STAR: Sparse Thresholded Activation under partial-Regularization for Activation Sparsity Exploration

Brain-inspired event-driven processors execute deep neural networks (DNNs) in a sparsity-aware manner. Specifically, if more zeros are induced in the activation maps, less computation will be performed in the succeeding convolution layer. However, inducing activation sparsity in DNNs remains a challenge. To address this, we propose a training approach STAR (Sparse Thresholded Activation under partial-Regularization), which combines activation regularization with thresholding, to overcome the barrier of a single threshold- or regularization-based method in sparsity improvement. More precisely, we employ the sparse penalty on the near-zero activations to fit the activation learning behaviour in accuracy recovery, followed by thresholding to further suppress activations. Experimental results with SOTA networks (ResNet50/MobileNetV2, SSD, YOLOX and DeepLabV3+) on various datasets (Cifar-100, ImageNet, KITTI, VOC2007 and CityScapes) show that STAR can reduce on average 54% more activations compared to ReLU suppression. It outperforms the state-of-the-art by a significant margin of 35% in activation suppression without compromising accuracy loss.

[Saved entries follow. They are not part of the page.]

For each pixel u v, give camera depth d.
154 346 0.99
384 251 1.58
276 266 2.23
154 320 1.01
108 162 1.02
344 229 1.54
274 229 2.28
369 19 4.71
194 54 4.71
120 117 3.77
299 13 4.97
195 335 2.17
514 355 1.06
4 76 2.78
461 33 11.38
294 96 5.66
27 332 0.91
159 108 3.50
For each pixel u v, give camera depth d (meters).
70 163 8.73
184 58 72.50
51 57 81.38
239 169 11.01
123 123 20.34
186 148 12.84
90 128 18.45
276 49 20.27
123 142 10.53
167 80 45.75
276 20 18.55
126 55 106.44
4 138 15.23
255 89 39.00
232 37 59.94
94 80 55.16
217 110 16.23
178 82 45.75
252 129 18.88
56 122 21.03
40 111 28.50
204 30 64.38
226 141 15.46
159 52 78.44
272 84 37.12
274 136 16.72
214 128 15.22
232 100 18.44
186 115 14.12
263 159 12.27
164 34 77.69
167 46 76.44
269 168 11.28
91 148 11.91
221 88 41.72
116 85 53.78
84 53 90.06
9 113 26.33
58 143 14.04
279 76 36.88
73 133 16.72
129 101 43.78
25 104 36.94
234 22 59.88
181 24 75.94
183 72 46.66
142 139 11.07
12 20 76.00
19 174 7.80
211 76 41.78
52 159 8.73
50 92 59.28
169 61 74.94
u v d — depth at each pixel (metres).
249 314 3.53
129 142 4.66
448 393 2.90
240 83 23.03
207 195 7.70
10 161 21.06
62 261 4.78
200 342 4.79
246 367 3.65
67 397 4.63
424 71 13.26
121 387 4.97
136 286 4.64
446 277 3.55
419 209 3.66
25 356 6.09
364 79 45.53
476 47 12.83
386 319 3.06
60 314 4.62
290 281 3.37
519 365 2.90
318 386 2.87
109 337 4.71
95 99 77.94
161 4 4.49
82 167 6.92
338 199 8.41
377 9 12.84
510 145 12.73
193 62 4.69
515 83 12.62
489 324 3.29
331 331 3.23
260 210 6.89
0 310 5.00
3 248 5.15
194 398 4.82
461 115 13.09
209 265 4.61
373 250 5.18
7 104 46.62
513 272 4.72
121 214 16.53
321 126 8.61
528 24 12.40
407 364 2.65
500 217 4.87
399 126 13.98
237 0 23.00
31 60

Additionally, a case study for a commercially-available event-driven hardware architecture, Neuronflow [29], demonstrates that the boosted activation sparsity in ResNet50 can be efficiently translated into latency reduction by up to 2.78×, FPS improvement by up to 2.80x, and energy savings by up to 2.09x. STAR elevates event-driven processors as a superior alternative to GPUs for Edge computing.